§ **Description of the task**: Reproduce the entries below with "gray backdrop" substituted for every occurrence of "white backdrop", leaving everything else unchanged.

§ **Provided records**:
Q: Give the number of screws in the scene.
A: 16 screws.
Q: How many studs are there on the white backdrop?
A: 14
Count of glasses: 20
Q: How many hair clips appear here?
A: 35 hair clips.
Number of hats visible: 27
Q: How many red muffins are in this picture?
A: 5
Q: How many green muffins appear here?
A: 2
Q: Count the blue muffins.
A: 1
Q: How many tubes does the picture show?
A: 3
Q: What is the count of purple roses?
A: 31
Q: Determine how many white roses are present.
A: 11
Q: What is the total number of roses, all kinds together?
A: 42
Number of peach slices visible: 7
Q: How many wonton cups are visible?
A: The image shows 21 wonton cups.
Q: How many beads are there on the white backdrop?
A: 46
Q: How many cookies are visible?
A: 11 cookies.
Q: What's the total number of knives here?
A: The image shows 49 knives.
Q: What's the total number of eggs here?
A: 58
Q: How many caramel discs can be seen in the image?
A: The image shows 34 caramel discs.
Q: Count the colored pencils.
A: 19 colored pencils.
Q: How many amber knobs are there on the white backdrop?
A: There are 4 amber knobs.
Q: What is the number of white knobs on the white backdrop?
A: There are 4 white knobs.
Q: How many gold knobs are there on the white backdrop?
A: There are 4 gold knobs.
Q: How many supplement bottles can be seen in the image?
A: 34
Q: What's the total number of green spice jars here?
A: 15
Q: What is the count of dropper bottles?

§ **Solution to this task**:
Q: Give the number of screws in the scene.
A: 16 screws.
Q: How many studs are there on the gray backdrop?
A: 14
Count of glasses: 20
Q: How many hair clips appear here?
A: 35 hair clips.
Number of hats visible: 27
Q: How many red muffins are in this picture?
A: 5
Q: How many green muffins appear here?
A: 2
Q: Count the blue muffins.
A: 1
Q: How many tubes does the picture show?
A: 3
Q: What is the count of purple roses?
A: 31
Q: Determine how many white roses are present.
A: 11
Q: What is the total number of roses, all kinds together?
A: 42
Number of peach slices visible: 7
Q: How many wonton cups are visible?
A: The image shows 21 wonton cups.
Q: How many beads are there on the gray backdrop?
A: 46
Q: How many cookies are visible?
A: 11 cookies.
Q: What's the total number of knives here?
A: The image shows 49 knives.
Q: What's the total number of eggs here?
A: 58
Q: How many caramel discs can be seen in the image?
A: The image shows 34 caramel discs.
Q: Count the colored pencils.
A: 19 colored pencils.
Q: How many amber knobs are there on the gray backdrop?
A: There are 4 amber knobs.
Q: What is the number of white knobs on the gray backdrop?
A: There are 4 white knobs.
Q: How many gold knobs are there on the gray backdrop?
A: There are 4 gold knobs.
Q: How many supplement bottles can be seen in the image?
A: 34
Q: What's the total number of green spice jars here?
A: 15
Q: What is the count of dropper bottles?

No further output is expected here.